• **本文抜粋**
———
2025年7月10日に放送されたフジテレビ系『めざましテレビ』で、Snow Manのラウールさんが発した“食レポ批判”コメントがSNSを中心に大きな反響を呼んでいます。新人キャスター・林佑香さんの真剣なレポートに対する厳しい一言、そしてそれを笑いに変えようとしたスタジオの空気に、多くの視聴者が「朝から不快」「もう古い」と違和感を覚えた様子。この記事では、一般視聴者の視点から、問題となった発言の背景やフジテレビの“変わらない体質”について、過去の事例とあわせて掘り下げていきます。
はじめに
初回放送で注目を集めた『愛の、がっこう。』
2025年7月10日、フジテレビ系で新ドラマ『愛の、がっこう。』がスタートしました。主演を務めるのは、Snow Manのラウールさんと実力派女優・木村文乃さん。初回放送当日には、2人がフジテレビの各番組に登場し、いわゆる「電波ジャック」を敢行。早朝の『めざましテレビ』では番組冒頭から出演し、スタジオも大いに盛り上がる……はずでした。
———
• **抜粋データ**
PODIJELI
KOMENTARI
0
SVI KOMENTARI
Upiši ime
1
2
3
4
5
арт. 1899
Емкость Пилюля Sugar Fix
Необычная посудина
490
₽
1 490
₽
———
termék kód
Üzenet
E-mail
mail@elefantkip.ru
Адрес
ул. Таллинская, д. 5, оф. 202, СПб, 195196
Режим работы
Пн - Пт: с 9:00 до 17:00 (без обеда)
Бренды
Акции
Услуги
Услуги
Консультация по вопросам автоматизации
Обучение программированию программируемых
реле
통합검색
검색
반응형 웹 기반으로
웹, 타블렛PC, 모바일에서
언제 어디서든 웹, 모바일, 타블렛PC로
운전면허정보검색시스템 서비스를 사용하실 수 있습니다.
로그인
———
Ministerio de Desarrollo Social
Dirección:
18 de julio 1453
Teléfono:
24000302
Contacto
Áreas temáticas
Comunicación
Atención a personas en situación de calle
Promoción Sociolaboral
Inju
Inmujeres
———
• **課題一覧**
A) 本文抜粋によると、新ドラマ『愛の、がっこう。』で主演を務めるのは誰か。
B) 本文抜粋では、多くの視聴者が「朝から不快」「もう古い」と違和感を覚えたのはなぜだとされているか。1～3文で説明せよ。
C) 本文抜粋のうち「2025年7月10日、フジテレビ系で新ドラマ」で始まる段落を、主な事実を残して箇条書きにまとめよ。
行はいずれもここでは使わない。

• **各問の解答**
A) Snow Manのラウールさんと木村文乃さん。

B) 新人キャスター・林佑香さんの真剣なレポートに対して、ラウールさんが厳しい一言を発したためである。さらに、それを笑いに変えようとしたスタジオの空気にも、多くの視聴者が違和感を覚えた。

C)
- 2025年7月10日、フジテレビ系で新ドラマ『愛の、がっこう。』が始まった。
- 主演はSnow Manのラウールさんと木村文乃さん。
- 初回放送当日、2人はフジテレビの各番組に出演し、「電波ジャック」を行った。
- 早朝の『めざましテレビ』には番組冒頭から出演し、スタジオも大いに盛り上がるはずだった。